La Drôme est un territoire pionnier en matière d'agroécologie. Le réseau des fermes DEPHY, qui vise à réduire l'usage des pesticides, compte plusieurs exploitations drômoises engagées dans des pratiques innovantes : enherbement des vergers, haies bocagères, auxiliaires de culture (coccinelles, chrysopes) pour lutter contre les ravageurs.

La Biovallée, projet de territoire porté par les communautés de communes de la vallée de la Drôme, ambitionne de faire de ce territoire un modèle de développement durable. Avec un objectif de 50 % de surfaces en agriculture biologique et la restauration des corridors écologiques, ce projet démontre qu'une approche territoriale globale peut concilier économie locale et préservation de la biodiversité.

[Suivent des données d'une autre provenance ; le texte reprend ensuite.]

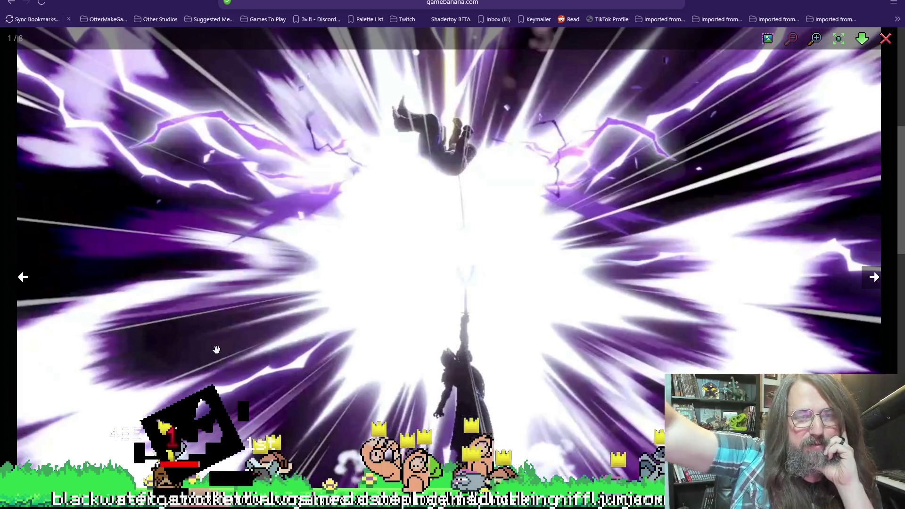
pyautogui.press('Right')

Les trames vertes et bleues, outils de l'aménagement du territoire, visent à maintenir et restaurer les connexions écologiques entre les espaces naturels. En Drôme, le Schéma régional de cohérence écologique identifie les corridors prioritaires : les berges de la Drôme et de ses affluents, les crêtes boisées du Diois et les piémonts du Vercors. La restauration de ces corridors est essentielle pour permettre aux espèces de circuler et de maintenir des populations viables face au changement climatique. Pour découvrir d'autres initiatives en faveur de l'environnement et de l'écotourisme, le site Very Green Trip recense des pratiques responsables complémentaires.

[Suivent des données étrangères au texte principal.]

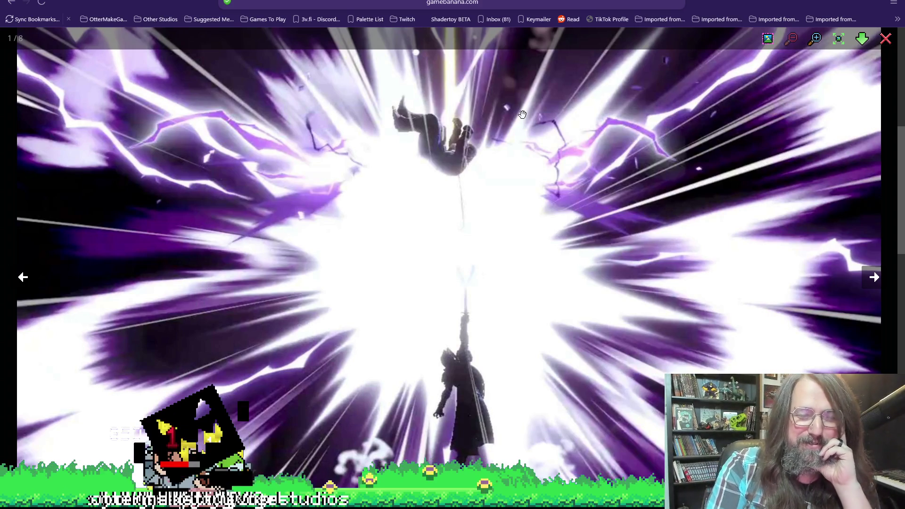
pyautogui.press('Left')
pyautogui.press('Left')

La biodiversité drômoise constitue un patrimoine vivant d'une richesse exceptionnelle, fruit de la rencontre unique entre influences alpines, méditerranéennes et continentales. Sa préservation passe par la connaissance, la protection des espaces naturels et l'évolution des pratiques humaines. Chaque citoyen peut y contribuer, que ce soit en participant aux sciences participatives, en consommant des produits issus de l'agriculture locale et biologique, ou simplement en prenant le temps d'observer la nature qui nous entoure. La Drôme nous rappelle que la diversité du vivant n'est pas un luxe mais une condition de notre propre avenir.